The Action module translates the AI agent’s decisions into desired outcomes.

This module is directly influenced by all others. The agent’s profile, memory, and planning modules shape what action is taken and how it’s carried out.

This module has 4 subparts:

  • Goal - what does the agent want to achieve?

  • Production - how should the agent execute the action?

  • Space - what are all possible actions the agent could take?

  • Impact - what are the consequences of the action?

Below, I dive into each part.

Goal - Desired Outcomes

Every action has a goal, a set of intended or desired outcomes.

Common examples are:

  • Task completion: e.g. in a survival game, craft armor

  • Communication: e.g. ask another LLM or a human for feedback

  • Exploring environment: e.g. in a strategy game, uncover fog of war

Production - How Action is Taken

With ordinary LLMs, inputs and outputs are directly linked.

With AI agents, actions can be taken via different strategies.

Recall that AI agents interact and learn from their dynamic environment, analyze information, receive feedback, and may juggle multiple objectives.
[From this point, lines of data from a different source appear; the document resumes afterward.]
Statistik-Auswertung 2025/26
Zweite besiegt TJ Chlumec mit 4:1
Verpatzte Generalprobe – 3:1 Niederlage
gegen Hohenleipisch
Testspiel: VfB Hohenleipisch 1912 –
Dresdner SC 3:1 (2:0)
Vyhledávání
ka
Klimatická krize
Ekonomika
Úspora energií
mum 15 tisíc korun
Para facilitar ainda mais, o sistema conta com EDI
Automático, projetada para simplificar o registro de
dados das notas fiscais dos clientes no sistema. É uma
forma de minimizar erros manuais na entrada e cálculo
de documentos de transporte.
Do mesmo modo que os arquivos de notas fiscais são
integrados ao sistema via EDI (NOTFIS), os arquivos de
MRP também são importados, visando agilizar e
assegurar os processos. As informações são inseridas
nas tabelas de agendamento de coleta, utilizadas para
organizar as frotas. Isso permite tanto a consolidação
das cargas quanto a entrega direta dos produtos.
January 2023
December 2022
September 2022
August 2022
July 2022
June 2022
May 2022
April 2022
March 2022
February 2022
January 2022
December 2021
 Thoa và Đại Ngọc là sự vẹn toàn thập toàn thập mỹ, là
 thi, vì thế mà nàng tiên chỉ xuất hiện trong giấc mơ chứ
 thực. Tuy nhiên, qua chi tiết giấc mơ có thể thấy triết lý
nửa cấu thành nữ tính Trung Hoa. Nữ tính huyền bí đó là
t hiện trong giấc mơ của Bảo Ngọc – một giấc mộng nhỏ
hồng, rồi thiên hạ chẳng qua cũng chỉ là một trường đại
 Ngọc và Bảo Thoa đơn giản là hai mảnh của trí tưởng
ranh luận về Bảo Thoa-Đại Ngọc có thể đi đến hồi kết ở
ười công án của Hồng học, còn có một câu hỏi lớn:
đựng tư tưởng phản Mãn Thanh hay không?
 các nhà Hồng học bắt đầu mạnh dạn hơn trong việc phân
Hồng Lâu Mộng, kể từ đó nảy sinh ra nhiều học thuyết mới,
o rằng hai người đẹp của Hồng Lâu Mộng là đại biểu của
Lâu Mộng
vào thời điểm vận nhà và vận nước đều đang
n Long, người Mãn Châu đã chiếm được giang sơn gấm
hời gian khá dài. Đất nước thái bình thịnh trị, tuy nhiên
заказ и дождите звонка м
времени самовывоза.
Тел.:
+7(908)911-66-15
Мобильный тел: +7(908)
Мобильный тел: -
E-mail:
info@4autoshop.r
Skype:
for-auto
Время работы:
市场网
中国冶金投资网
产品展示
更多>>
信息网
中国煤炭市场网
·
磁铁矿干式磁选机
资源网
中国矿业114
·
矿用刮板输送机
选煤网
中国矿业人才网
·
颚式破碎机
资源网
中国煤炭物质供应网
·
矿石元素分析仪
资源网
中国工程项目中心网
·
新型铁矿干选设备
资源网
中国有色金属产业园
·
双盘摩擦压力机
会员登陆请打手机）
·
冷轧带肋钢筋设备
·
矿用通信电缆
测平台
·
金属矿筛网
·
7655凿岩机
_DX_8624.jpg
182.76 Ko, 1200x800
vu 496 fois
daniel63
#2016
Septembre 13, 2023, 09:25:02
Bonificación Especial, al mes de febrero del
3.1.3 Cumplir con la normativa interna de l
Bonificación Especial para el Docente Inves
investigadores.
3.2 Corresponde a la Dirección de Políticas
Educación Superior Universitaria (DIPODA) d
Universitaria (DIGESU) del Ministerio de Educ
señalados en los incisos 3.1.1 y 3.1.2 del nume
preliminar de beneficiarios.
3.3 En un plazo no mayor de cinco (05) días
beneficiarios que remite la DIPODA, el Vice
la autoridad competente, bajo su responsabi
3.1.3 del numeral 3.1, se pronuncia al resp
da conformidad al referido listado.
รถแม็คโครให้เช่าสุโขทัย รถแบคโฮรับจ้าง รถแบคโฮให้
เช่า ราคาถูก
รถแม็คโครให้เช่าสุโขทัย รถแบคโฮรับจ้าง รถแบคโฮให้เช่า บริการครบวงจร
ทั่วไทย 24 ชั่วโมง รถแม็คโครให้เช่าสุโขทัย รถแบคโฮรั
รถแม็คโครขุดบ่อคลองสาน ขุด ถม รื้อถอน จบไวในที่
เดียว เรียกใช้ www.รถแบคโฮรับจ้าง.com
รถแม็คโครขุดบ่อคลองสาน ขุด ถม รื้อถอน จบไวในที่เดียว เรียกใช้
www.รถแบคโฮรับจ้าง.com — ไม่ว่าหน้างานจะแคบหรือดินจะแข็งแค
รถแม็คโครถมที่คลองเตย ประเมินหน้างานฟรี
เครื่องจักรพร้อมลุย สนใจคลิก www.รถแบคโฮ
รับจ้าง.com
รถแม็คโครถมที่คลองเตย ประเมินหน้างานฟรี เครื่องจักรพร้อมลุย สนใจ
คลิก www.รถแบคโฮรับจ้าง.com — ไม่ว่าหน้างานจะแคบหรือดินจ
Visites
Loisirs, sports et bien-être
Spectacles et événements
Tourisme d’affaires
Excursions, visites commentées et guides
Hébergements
There are different methods to synthesize all this knowledge into action.

The most common strategies are:

  1. Action via Memory Recollection: agent checks past experiences completing this task and analyzes what actions were taken to achieve successful outcomes.

  2. Action via Plan Following: agent follows pregenerated plans.

Space - Possible Actions

In any situation, there are many possible actions an AI agent can take.

There are roughly 2 main categories of potential actions:

Call External Tools

Agents can call external APIs, databases, knowledge bases, or other models.

This is effective for domain-specific use cases that require niche knowledge. External tools can also help reduce hallucinations.

Calling external models can be helpful for specialized tasks.

For example, an agent calls a specialized LLM trained for a specific niche task, like separating encoding and querying in retrieval tasks.

Use Self-Knowledge Only

In this approach, the agent relies on its own internal knowledge only, without calling any external tools.

Impact - Consequences

Every action has an impact or consequences.

Common examples are:

  1. Changing the agent’s environment

  2. Updating the agent’s memory with new information

  3. Triggering new actions


The graphic below summarizes all key modules and features in this unified architecture for AI agents:

Graphic By: Sabrina Ramonov @

Like any other tool, AI agents face their own set of challenges, such as data privacy concerns, ethical challenges, technical complexities in implementation and troubleshooting, and they need massive compute resources.

Nonetheless, LLM-powered AI agents are a significant evolution from traditional agents, which were previously limited and inflexible.

LLMs enable AI agents to handle complex tasks and generalize much better, making them effective in dynamic environments and scalable operations.